DATA
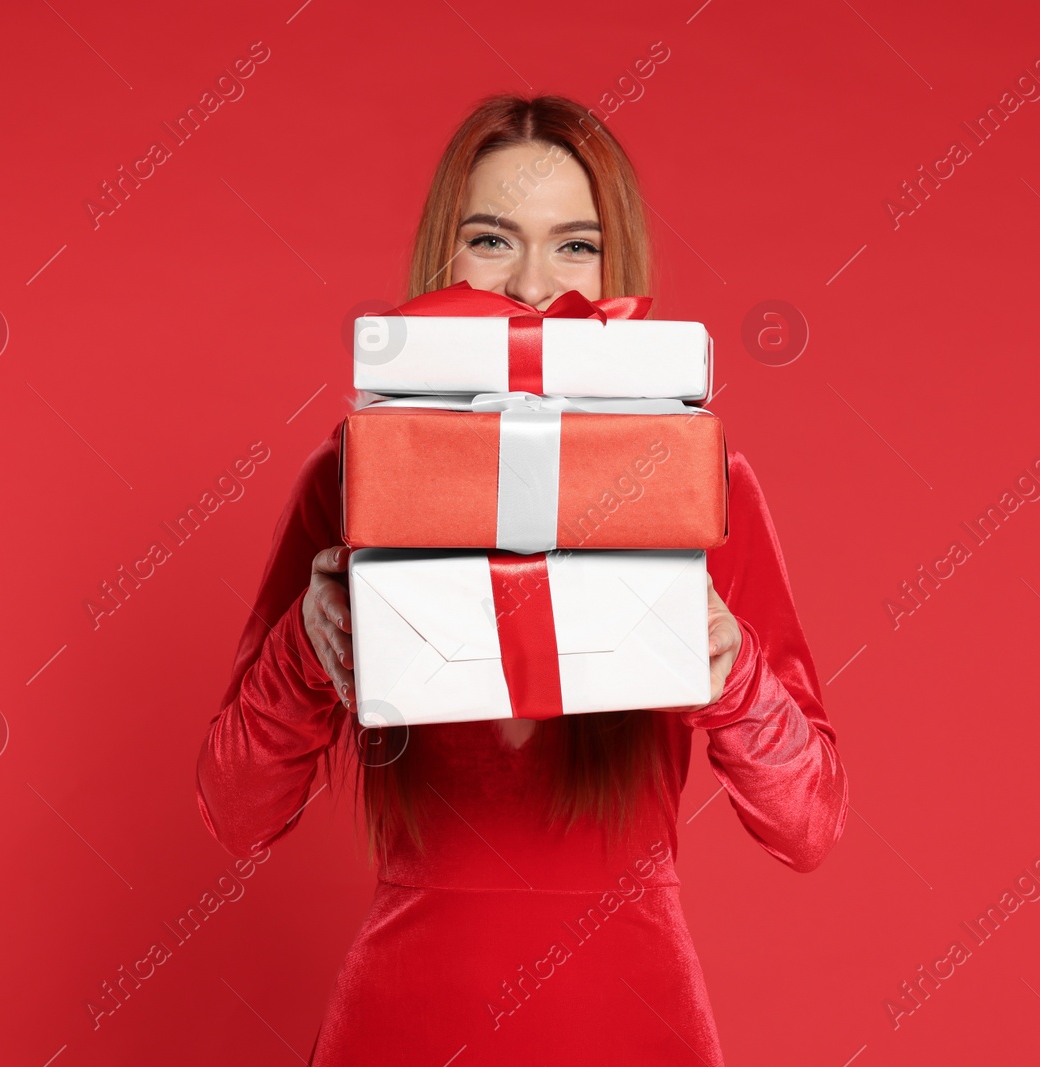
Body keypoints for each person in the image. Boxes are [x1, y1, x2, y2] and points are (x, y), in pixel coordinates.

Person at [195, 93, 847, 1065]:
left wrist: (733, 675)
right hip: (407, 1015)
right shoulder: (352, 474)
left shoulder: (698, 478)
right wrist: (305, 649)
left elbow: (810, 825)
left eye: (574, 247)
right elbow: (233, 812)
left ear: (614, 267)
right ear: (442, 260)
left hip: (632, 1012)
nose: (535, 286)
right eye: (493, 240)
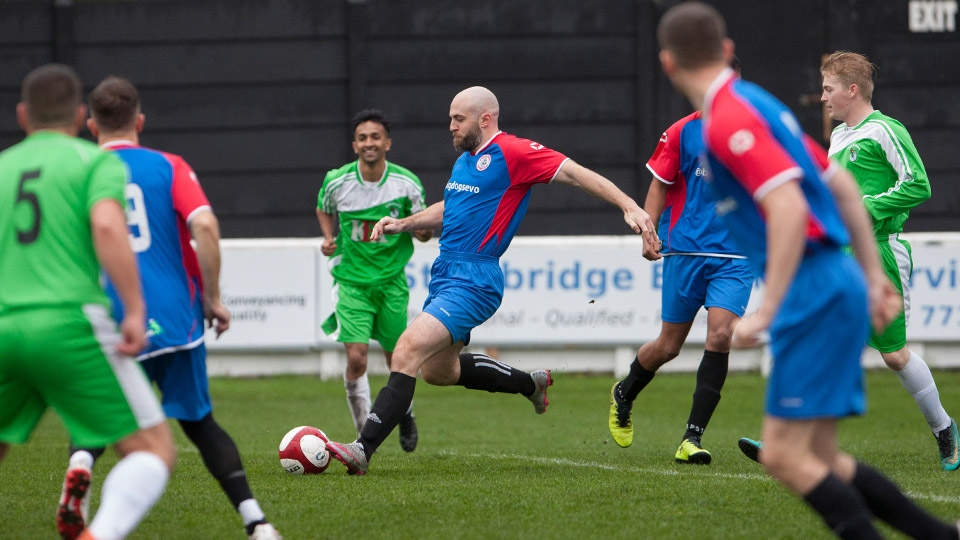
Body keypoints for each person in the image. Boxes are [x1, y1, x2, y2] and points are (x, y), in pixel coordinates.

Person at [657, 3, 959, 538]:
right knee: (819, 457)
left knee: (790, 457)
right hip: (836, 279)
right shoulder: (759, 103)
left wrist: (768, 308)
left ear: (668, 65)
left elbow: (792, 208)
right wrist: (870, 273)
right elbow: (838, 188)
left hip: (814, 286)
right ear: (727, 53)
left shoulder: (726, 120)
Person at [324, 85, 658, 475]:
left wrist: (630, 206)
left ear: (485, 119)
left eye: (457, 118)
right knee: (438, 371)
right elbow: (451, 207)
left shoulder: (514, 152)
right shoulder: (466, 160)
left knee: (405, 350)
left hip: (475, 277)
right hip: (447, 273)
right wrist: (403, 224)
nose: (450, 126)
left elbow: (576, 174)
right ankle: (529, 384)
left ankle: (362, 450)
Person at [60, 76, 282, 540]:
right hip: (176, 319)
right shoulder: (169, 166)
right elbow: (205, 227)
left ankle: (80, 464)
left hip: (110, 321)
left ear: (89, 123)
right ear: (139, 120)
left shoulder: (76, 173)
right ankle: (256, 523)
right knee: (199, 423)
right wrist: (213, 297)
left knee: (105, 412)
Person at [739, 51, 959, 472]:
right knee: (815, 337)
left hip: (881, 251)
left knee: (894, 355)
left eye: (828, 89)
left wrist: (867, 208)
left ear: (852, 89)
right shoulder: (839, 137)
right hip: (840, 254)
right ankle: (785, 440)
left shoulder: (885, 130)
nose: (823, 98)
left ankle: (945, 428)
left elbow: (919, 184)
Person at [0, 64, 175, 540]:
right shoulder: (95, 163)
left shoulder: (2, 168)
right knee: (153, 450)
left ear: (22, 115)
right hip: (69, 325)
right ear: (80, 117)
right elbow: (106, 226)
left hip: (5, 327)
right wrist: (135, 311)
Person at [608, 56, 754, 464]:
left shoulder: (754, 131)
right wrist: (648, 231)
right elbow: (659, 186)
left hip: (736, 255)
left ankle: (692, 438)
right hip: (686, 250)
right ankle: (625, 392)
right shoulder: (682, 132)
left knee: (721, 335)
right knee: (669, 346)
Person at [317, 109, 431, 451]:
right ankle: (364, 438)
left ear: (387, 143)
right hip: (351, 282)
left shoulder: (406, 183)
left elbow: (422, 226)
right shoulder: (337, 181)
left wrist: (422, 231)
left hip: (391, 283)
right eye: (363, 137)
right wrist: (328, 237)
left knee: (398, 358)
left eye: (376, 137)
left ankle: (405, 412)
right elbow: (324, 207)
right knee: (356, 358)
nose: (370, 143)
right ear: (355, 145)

---

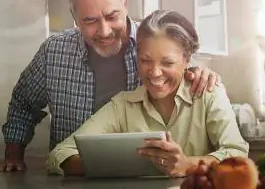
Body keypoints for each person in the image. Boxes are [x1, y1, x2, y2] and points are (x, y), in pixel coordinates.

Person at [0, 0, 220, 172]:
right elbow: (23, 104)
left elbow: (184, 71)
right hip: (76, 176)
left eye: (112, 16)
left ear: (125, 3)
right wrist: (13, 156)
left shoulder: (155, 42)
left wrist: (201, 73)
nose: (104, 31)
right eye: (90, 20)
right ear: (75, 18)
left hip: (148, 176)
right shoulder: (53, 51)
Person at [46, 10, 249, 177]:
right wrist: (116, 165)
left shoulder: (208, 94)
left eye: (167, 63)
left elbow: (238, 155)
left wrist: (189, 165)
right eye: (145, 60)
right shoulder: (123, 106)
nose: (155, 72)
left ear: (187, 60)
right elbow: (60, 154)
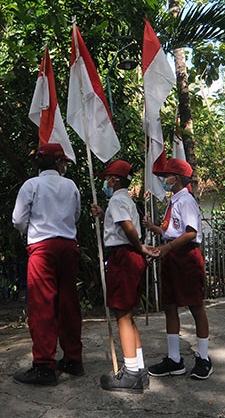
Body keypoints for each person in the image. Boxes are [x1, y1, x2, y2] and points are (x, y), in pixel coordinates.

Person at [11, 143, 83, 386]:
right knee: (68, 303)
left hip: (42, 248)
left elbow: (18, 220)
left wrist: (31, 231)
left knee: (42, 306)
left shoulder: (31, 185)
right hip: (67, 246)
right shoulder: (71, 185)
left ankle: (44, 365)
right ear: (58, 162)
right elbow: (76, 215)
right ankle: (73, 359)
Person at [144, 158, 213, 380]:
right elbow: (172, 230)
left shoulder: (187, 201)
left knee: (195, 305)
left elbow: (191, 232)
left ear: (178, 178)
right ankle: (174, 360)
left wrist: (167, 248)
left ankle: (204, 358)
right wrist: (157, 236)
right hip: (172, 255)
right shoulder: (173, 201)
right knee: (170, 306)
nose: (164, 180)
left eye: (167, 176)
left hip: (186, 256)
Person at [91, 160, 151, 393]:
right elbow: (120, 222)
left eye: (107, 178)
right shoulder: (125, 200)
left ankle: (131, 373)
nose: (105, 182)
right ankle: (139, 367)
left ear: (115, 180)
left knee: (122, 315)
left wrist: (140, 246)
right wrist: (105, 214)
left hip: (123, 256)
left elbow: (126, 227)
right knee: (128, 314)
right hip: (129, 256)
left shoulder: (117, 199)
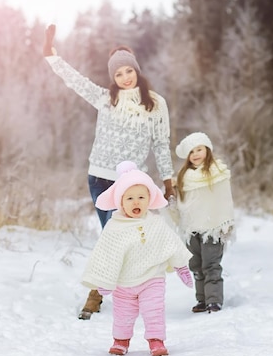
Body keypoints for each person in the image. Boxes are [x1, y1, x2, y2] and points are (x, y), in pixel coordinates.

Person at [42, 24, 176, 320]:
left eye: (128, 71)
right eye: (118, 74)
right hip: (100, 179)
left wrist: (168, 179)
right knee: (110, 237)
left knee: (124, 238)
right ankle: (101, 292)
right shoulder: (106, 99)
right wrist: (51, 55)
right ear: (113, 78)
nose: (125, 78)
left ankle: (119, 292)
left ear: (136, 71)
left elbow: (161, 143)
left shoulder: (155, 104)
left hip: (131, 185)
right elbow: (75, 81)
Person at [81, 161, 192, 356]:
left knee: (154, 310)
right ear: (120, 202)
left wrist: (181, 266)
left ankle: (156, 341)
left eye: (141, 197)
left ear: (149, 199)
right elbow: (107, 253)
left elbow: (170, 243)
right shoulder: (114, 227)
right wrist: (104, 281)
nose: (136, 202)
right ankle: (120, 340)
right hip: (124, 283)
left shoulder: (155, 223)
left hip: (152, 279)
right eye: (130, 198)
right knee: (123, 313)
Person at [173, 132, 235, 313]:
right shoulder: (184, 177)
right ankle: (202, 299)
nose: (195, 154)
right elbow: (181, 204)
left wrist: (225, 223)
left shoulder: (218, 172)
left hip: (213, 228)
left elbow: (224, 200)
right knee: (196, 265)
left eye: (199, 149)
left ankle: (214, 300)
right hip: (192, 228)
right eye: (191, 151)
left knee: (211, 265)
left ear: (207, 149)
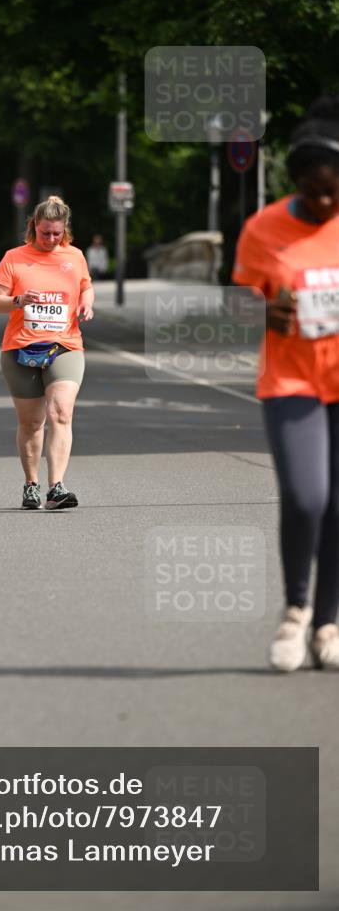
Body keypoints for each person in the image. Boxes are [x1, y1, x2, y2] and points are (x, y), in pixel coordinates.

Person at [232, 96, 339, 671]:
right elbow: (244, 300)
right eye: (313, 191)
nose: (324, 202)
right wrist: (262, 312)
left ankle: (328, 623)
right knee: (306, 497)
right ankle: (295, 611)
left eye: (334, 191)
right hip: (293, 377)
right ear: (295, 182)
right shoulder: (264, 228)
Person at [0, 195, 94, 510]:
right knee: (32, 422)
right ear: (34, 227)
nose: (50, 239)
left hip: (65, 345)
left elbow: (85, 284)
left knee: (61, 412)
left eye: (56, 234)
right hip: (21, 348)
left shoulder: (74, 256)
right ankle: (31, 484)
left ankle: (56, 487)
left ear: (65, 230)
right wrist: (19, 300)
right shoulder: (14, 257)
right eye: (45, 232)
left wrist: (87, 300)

---

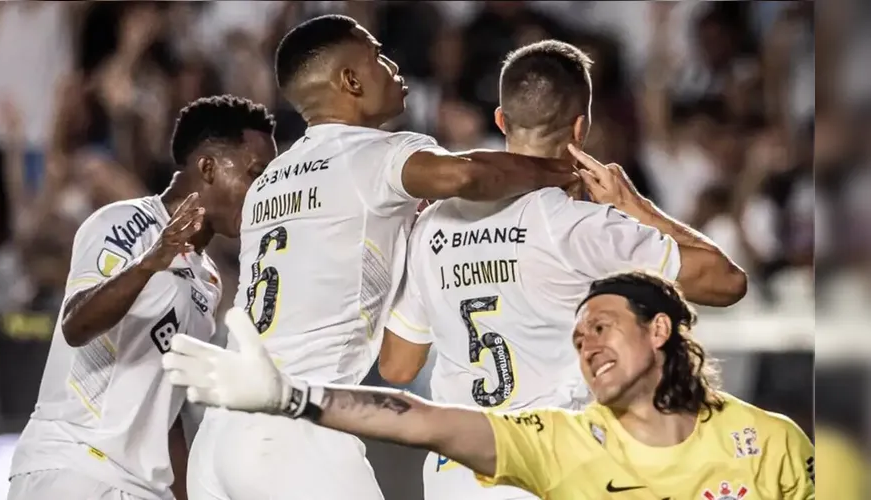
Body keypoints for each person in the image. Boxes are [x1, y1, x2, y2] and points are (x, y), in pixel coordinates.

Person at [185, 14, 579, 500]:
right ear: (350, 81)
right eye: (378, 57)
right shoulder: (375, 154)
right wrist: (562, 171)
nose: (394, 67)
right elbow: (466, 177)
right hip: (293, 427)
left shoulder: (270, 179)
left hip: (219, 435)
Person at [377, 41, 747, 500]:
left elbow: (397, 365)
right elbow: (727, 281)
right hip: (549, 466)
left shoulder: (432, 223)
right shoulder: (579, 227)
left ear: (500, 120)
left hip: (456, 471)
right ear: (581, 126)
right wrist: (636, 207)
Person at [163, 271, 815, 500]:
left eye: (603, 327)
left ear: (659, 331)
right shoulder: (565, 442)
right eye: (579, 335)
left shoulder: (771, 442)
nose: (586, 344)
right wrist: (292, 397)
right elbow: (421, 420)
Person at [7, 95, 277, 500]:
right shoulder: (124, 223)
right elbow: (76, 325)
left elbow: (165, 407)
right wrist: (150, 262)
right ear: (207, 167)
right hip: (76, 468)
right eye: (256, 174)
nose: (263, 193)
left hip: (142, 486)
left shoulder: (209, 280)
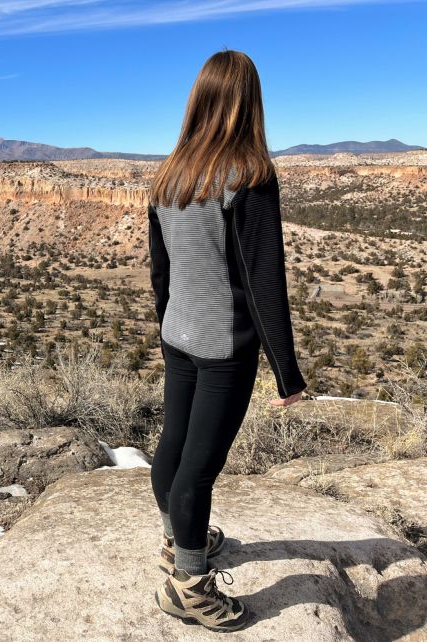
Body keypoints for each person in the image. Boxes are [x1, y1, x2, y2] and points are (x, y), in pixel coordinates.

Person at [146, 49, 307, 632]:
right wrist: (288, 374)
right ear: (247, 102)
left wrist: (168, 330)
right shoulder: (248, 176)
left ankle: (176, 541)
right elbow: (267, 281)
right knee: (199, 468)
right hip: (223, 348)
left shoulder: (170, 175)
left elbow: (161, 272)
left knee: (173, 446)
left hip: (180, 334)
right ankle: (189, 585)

BRIEF
From the material above, set down exactly the lines between the line holding "right wrist: (562, 171)" and the line holding "nose: (263, 193)", inclusive. Include nothing else.

REPLY
right wrist: (562, 171)
nose: (394, 67)
right elbow: (466, 177)
right hip: (293, 427)
left shoulder: (270, 179)
left hip: (219, 435)
Person at [377, 41, 747, 500]:
left elbow: (397, 365)
right elbow: (727, 281)
right hip: (549, 466)
left shoulder: (432, 223)
right shoulder: (579, 227)
left ear: (500, 120)
left hip: (456, 471)
right ear: (581, 126)
right wrist: (636, 207)
Person at [163, 271, 815, 500]:
left eye: (603, 327)
left ear: (659, 331)
right shoulder: (565, 442)
right eye: (579, 335)
left shoulder: (771, 442)
nose: (586, 344)
right wrist: (292, 397)
right elbow: (421, 420)
Person at [7, 95, 277, 500]:
right shoulder: (124, 223)
right elbow: (76, 325)
left elbow: (165, 407)
right wrist: (150, 262)
right ear: (207, 167)
right hip: (76, 468)
right eye: (256, 174)
nose: (263, 193)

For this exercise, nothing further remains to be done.